The mere mention of his fellow frontcourt enforcer got Ibaka giddy, more than any talk about his own dominant defensive performance in Game 5 against Denver or the Thunder's first-ever appearance in the Western Conference semifinals.

That's because Ibaka understands Perkins' value and how it will translate against the Memphis Grizzlies, the Thunder's second-round matchup that kicks off with Sunday's Game 1.

"He will help a lot," Ibaka said, a smile suddenly creasing his stone-cold face. "The beginning of the season, we had Nenad (Krstic), Jeff (Green), me, you know, small guys. It was very tough. But right now, we have a big body like Perk. I think it will be interesting."

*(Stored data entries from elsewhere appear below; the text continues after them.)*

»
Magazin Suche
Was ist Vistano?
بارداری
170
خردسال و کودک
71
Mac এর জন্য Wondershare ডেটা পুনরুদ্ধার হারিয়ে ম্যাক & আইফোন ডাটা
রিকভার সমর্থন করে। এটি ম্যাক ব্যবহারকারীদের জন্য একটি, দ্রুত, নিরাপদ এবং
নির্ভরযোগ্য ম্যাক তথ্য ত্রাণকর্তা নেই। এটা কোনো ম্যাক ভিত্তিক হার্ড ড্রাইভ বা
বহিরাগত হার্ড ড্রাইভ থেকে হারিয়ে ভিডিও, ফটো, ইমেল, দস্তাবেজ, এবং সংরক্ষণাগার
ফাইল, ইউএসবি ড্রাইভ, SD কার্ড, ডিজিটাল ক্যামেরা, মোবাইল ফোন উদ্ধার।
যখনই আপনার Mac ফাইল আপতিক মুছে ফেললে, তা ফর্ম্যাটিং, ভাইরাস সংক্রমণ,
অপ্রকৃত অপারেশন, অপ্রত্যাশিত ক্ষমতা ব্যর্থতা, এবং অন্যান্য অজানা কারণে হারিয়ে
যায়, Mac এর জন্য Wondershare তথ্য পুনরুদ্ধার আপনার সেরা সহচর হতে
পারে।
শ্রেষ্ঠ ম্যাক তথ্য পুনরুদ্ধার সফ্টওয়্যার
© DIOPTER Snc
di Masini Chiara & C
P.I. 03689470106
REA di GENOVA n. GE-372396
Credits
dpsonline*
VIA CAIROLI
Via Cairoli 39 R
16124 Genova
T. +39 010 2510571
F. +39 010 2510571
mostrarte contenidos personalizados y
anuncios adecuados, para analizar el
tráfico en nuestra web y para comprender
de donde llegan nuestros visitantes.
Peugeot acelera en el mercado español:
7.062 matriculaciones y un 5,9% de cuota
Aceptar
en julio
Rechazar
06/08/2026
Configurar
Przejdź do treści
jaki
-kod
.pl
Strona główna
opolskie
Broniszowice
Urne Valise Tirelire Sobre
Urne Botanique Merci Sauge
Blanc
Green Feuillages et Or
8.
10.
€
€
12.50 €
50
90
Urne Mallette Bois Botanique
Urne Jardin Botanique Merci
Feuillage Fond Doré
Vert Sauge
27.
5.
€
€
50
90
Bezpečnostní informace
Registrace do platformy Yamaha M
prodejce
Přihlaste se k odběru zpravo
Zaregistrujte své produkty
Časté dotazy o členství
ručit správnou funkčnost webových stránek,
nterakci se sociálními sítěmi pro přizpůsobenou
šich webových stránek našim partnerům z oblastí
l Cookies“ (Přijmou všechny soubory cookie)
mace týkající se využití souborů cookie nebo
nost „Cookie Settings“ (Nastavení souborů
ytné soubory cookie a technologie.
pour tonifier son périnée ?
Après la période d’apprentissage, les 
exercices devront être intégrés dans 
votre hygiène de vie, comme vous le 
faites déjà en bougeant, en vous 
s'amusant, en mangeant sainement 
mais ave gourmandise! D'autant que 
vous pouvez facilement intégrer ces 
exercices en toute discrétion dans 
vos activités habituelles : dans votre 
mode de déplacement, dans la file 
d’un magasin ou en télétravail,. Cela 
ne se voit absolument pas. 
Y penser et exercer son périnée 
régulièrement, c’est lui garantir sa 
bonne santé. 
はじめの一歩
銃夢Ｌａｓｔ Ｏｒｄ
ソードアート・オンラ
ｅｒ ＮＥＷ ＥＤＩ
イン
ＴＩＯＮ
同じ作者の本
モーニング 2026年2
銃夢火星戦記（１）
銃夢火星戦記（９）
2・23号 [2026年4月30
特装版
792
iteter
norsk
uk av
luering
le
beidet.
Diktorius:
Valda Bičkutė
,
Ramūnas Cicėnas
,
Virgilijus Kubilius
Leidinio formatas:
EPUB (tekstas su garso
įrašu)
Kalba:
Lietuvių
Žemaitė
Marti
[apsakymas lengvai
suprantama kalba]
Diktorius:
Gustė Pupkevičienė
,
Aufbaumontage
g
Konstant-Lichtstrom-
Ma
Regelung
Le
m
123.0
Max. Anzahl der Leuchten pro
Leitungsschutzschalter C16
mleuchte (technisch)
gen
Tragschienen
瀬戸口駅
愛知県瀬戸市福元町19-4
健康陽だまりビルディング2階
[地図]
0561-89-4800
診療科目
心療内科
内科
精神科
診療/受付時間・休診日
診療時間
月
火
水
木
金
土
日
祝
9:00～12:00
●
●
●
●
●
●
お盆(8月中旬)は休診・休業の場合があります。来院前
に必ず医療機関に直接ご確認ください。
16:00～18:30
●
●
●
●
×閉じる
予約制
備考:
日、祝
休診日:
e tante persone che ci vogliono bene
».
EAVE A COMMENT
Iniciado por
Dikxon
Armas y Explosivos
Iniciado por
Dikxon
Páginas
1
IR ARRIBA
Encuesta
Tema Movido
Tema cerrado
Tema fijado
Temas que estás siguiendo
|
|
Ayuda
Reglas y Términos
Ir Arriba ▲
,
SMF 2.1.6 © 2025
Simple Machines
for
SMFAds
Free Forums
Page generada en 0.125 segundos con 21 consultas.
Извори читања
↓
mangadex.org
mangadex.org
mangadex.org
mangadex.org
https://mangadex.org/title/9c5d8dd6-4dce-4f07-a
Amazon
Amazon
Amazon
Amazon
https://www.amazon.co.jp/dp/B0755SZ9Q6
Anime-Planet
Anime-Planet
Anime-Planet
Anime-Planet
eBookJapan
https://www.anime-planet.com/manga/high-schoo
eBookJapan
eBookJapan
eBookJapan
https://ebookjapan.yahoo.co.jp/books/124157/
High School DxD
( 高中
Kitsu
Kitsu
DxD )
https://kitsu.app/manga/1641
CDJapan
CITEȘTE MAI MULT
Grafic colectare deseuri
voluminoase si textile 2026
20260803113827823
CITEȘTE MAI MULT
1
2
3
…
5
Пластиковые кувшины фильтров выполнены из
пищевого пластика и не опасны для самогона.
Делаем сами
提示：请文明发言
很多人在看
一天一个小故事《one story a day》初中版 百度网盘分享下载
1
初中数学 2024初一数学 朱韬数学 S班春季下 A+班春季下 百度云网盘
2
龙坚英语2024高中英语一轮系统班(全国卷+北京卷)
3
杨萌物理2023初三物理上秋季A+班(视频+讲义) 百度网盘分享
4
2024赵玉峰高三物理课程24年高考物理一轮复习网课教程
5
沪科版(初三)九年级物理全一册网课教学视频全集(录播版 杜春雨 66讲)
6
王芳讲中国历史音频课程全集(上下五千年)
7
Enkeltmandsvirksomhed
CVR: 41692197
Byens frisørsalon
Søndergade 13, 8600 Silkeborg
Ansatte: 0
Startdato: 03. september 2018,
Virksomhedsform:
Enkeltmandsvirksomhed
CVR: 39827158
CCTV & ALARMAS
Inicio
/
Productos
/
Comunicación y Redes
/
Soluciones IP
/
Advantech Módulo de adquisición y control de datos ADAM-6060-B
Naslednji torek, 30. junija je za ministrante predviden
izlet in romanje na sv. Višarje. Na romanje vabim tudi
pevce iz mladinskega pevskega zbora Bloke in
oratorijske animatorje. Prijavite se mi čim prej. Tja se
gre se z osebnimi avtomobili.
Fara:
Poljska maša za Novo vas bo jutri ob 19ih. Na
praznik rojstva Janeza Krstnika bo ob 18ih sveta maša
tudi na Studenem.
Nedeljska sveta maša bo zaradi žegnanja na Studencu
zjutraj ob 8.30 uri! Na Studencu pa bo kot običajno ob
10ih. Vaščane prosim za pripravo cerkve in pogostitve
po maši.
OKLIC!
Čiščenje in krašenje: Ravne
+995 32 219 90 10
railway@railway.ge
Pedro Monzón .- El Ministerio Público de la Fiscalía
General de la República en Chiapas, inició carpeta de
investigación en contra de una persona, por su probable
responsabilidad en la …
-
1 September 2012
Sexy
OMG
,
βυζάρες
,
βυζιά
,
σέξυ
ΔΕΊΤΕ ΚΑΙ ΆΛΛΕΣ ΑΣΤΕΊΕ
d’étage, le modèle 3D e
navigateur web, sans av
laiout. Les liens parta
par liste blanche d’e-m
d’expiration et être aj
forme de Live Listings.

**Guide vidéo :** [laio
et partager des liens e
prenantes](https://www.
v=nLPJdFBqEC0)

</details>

Perkins drew criticism by some for his performance in the opening round against the Nuggets and center Nene. There was talk in some circles and around some water coolers that Perkins was a bust, that the Thunder botched the trade of Jeff Green.

That, of course, was crazy talk.

After a message-sending, 22-point performance in Game 1, Nene's point total dipped in each of the final four games, falling from 16 to 15 to 10 to eight. After leading the regular season in field-goal percentage at 61.5 percent, Nene shot just 47.8 percent in his five playoff games against the Thunder.

Perkins played a big part in that. Although he compiled modest averages of 5.4 points and 6.6 rebounds against Denver, Perkins' low-post defense was exactly what the Thunder was hoping to get when it acquired him in a four-player trade with Boston at the deadline. He pushed Nene off his spots. He made him work for everything he got. And he frustrated him to the point it nearly took him out of the series.

And all that came against an opponent and team that weren't considered to be a very good matchup for Perkins.

Against the Grizzlies, though, we could get an even better sense of Perkins' impact.